EAST BRUNSWICK, N.J. - I should preface my thoughts on Edward Zwick's new film Blood Diamond (** out of ****) by noting that, because of my friend's tardiness (he unexpectedly had to deal with a flat tire before coming to the movie theater where we saw the film this past Sunday), I technically missed the first 10 minutes or so of the film. On the theory that I probably didn't miss much that I couldn't glean from the rest of the film---Solomon Vandy (Djimon Hounsou) getting separated from his family, Danny Archer (Leonardo DiCaprio) being introduced---I'll go ahead and pool my thoughts anyway, because I'm not sure there's much to say about the film, an obviously sincere and well-meaning but awfully clichéd piece of Hollywood message-movie entertainment.
I suppose it's probably too easy a criticism, however true, to lodge at Blood Diamond that it's mostly predictable, both plot-wise (its use of one man's quest to reunite his family as a structuring device strikes me as something of an action movie cliché) and as far as its characterizations go: Danny Archer, with all his wiseass cynicism masking personal pain, is pretty much straight out of Casablanca (1942), and most of the characters seem to be shaded in degrees of either black or white. However, Zwick and screenwriter Charles Leavitt seem to have conceived the film at the start as a familiar old-style Hollywood entertainment, so perhaps they were fully aware from the start that they were dabbling in fairly shopworn dramatic material. Perhaps, in this case, they were trusting that audiences would see through the clichés and grasp at the film's underlying point: to make us think twice about where that cherished diamond you may glimpse lovingly at a store window actually came from, and whether it's a legitimate diamond or a so-called "conflict diamond," an illegal black-market diamond from Sierra Leone.
So perhaps the best way to approach Blood Diamond is to determine whether the film works as a piece of political activism. For me, it just misses in that regard, although it misses in a slightly different way from last year's The Constant Gardener. Turns out that the problem with Blood Diamond isn't so much that the Africans who are the victims of civil war and government-wrought atrocities are given short shrift, as they arguably were in The Constant Gardener. Oddly enough, I think the film's clichéd nature is the problem here: although it wears its noble intentions on its sleeves, Blood Diamond ultimately comes off as a standard-issue Hollywood action epic with a thin veneer of social protest, and even if it makes you more aware of the potential histories of a valuable diamond---not an unimportant thing to be aware of, I'd say---that doesn't necessarily make the movie itself any more interesting. (Hotel Rwanda (2004): now there's a Hollywood message movie that actually works to make your temperature boil at the issue it raises: specifically, where the heck was America and the rest of the international community when the Hutus were butchering the Tutsis in droves? It might have taken the inspirational Schindler's List (1993) route in approaching its subject, but it didn't bury its anger amidst stale action movie clichés as Blood Diamond does.)

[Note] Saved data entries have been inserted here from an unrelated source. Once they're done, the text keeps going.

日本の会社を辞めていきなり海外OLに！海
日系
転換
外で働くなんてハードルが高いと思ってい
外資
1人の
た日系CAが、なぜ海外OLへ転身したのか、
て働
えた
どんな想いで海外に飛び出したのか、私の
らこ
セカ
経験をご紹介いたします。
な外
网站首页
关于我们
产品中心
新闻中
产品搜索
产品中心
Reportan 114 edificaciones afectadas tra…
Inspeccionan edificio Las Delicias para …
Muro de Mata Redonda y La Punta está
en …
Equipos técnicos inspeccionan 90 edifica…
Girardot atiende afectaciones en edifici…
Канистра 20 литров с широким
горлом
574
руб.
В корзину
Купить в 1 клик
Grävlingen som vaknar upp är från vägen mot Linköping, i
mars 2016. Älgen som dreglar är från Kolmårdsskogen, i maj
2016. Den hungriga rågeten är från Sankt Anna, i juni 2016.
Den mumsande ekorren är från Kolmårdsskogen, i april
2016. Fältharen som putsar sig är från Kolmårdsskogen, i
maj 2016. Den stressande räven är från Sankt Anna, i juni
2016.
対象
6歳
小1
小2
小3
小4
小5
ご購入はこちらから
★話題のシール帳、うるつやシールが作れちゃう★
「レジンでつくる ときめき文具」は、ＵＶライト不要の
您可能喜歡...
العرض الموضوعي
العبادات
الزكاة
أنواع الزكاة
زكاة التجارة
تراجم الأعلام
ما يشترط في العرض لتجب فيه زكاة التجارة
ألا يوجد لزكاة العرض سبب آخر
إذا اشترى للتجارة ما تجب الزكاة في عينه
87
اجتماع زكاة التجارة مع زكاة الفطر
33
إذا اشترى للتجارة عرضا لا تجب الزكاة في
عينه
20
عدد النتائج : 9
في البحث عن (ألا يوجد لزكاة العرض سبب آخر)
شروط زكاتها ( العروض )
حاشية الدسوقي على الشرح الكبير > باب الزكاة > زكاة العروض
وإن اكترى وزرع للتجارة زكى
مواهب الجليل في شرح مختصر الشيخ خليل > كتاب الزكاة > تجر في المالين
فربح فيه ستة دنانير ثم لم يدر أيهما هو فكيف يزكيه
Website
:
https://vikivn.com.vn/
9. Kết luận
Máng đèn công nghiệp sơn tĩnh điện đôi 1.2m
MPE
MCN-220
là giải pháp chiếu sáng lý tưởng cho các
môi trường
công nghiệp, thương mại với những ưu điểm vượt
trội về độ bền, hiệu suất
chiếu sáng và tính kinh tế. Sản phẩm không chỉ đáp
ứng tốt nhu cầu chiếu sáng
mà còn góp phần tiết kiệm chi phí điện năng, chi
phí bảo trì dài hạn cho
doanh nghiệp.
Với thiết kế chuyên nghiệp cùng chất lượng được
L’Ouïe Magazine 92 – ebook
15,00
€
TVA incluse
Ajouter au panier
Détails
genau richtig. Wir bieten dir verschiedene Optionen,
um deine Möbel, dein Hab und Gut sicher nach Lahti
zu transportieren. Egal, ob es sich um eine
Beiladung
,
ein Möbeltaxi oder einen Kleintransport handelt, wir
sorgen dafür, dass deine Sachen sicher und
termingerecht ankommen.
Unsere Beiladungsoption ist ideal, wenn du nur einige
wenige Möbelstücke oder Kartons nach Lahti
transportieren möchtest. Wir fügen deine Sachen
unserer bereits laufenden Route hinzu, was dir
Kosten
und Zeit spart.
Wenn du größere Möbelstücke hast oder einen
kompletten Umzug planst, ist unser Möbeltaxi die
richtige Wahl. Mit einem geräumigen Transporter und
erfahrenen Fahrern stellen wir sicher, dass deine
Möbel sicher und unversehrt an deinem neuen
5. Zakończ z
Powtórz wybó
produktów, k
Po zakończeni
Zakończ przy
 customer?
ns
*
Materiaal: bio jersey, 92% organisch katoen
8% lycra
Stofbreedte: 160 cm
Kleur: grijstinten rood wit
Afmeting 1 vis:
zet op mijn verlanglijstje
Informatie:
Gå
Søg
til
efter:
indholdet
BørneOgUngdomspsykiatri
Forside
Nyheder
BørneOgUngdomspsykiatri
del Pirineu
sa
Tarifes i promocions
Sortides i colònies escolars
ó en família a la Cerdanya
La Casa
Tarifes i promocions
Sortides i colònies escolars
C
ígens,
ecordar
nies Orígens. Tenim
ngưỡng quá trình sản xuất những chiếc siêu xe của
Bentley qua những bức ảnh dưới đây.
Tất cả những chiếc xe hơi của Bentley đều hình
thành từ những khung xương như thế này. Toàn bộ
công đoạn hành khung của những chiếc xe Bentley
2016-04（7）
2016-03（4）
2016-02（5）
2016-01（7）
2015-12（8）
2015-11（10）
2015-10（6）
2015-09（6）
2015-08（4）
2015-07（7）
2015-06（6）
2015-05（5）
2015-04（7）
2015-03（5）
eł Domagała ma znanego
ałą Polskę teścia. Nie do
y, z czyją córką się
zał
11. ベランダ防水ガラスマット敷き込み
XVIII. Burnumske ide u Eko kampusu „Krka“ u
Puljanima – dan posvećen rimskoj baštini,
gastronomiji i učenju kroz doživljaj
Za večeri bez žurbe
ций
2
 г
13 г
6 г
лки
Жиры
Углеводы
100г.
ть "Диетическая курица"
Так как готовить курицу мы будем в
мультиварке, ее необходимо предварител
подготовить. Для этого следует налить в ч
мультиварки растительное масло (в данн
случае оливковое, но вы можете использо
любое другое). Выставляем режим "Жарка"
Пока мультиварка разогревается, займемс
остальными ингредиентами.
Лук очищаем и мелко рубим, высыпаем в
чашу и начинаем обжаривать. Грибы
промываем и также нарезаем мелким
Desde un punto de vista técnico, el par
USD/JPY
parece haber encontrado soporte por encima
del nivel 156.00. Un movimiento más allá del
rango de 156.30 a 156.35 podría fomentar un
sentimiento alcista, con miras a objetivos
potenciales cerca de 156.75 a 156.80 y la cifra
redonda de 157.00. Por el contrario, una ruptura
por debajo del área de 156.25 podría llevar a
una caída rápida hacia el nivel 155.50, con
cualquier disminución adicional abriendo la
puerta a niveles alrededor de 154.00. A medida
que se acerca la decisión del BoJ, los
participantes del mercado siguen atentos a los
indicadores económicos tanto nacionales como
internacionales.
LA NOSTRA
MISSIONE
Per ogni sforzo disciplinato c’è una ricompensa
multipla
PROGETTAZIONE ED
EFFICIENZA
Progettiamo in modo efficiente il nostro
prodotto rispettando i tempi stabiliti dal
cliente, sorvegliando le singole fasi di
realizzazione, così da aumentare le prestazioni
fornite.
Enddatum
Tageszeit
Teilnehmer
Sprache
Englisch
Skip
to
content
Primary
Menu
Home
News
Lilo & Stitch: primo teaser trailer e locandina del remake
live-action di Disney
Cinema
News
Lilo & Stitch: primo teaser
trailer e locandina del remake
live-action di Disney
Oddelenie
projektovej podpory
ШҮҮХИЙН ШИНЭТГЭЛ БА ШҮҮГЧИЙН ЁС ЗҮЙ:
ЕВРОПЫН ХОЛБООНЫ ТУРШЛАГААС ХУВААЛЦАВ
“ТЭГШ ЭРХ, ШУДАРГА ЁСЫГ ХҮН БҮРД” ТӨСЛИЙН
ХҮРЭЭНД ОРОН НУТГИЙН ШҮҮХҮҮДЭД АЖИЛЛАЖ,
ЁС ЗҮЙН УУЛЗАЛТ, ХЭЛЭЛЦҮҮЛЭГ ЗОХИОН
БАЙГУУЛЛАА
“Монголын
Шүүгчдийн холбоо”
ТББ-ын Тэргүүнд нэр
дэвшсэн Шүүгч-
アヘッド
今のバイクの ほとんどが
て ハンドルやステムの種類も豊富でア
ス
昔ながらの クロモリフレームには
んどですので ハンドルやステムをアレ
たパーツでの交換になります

If the movie works at all---and, admittedly, it has its moments---it's mostly due to Zwick's obvious conviction in his overfamiliar dramatic material (given visual lushness by D.P. Eduardo Serra, especially when he silhouettes human figures in extreme wide shots) and to the effectiveness of its cast, particularly DiCaprio and Hounsou. (Jennifer Connolly does her best with the thin part she's given, playing an idealistic journalist who's basically around to comfort the two male lead characters at the right times.) Hounsou lends Blood Diamond whatever weight it has, convincingly portraying his character's singlemindedness even when he seems to take a backseat to the two other stars. As for DiCaprio: if The Departed didn't convince people that DiCaprio had the gravitas in him to play non-romantic leads, than his magnetic turn in Blood Diamond should silence those naysayers who've only seen boyish charm in him in the past. It's a charm that Steven Spielberg used to great effect in Catch Me If You Can (2001), but it wasn't quite a perfect fit when he tackled Howard Hughes in Scorsese's The Aviator (2004). Here, he has such gravity and intensity---a paradoxically relaxed intensity that doesn't seem overwrought---that he almost manages to convince us that we're not watching something we've seen a million times before.